From all this, a few patterns stand out. One, platform lock-in is speeding up, with OpenAI's app push, Anthropic's skills framework, and Google's developer tweaks all pointing to a handful of firms dominating AI's core layer. It's reminiscent of the mobile battles from 2007 to 2012, but with even bigger risks, I suppose.

Two, there's this widening gap between what AI can do and what people claim it can do. Karpathy's down-to-earth comments clash with the over-the-top buzz about new models, reminding us that we're still figuring out reliable systems, not cruising toward some AI utopia. Maybe that's frustrating, but it's the truth as I see it.

Three, geopolitics is creeping in big time. That NVIDIA-TSMC chip win, paired with OpenAI's revenue drive and platform grabs, hints at the US doubling down on AI leadership. It's no longer just tech talk; we're dealing with fights over economic power and the future of computing, and that could get messy.

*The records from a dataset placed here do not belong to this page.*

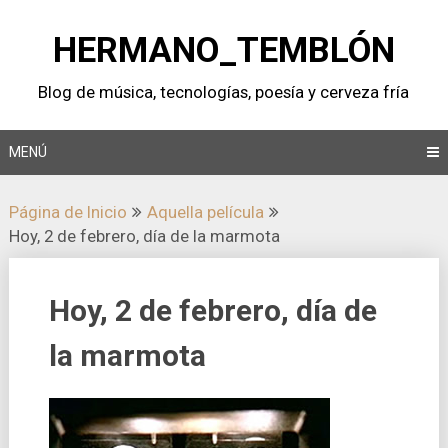
Saltar
al
HERMANO_TEMBLÓN
contenido
Blog de música, tecnologí­as, poesí­a y cerveza frí­a
MENÚ
Página de Inicio
Aquella pelí­cula
Hoy, 2 de febrero, dí­a de la marmota
Hoy, 2 de febrero, dí­a de
la marmota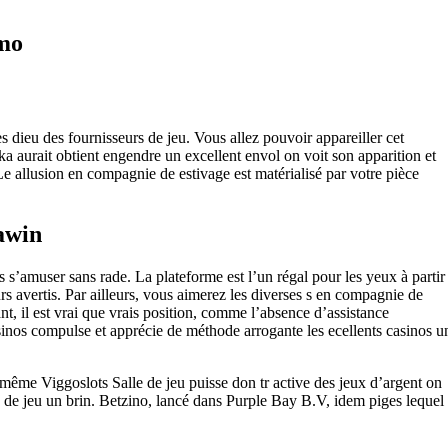
émo
s dieu des fournisseurs de jeu. Vous allez pouvoir appareiller cet
ka aurait obtient engendre un excellent envol on voit son apparition et
 allusion en compagnie de estivage est matérialisé par votre pièce
gawin
 s’amuser sans rade. La plateforme est l’un régal pour les yeux à partir
s avertis. Par ailleurs, vous aimerez les diverses s en compagnie de
, il est vrai que vrais position, comme l’absence d’assistance
sinos compulse et apprécie de méthode arrogante les ecellents casinos u
même Viggoslots Salle de jeu puisse don tr active des jeux d’argent on
e de jeu un brin. Betzino, lancé dans Purple Bay B.V, idem piges lequel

The standout from this week that might still echo in six months is OpenAI's platform strategy. Even if their revenue targets turn out spot-on or way off base, they're planting seeds for an ecosystem that's tough to leave once developers dive in. AgentKit and the Apps SDK aren't random add-ons—they're building blocks for keeping people hooked, for better or worse.

Keep an eye on how developers react to OpenAI's moves next week, if Anthropic offers a real counter, and whether NVIDIA and TSMC's investments give them a lasting edge. The AI game is pivoting from just model smarts to who controls the platforms, and the coming months could decide the winners, assuming nothing derails it. Who knows? It's always a wild ride.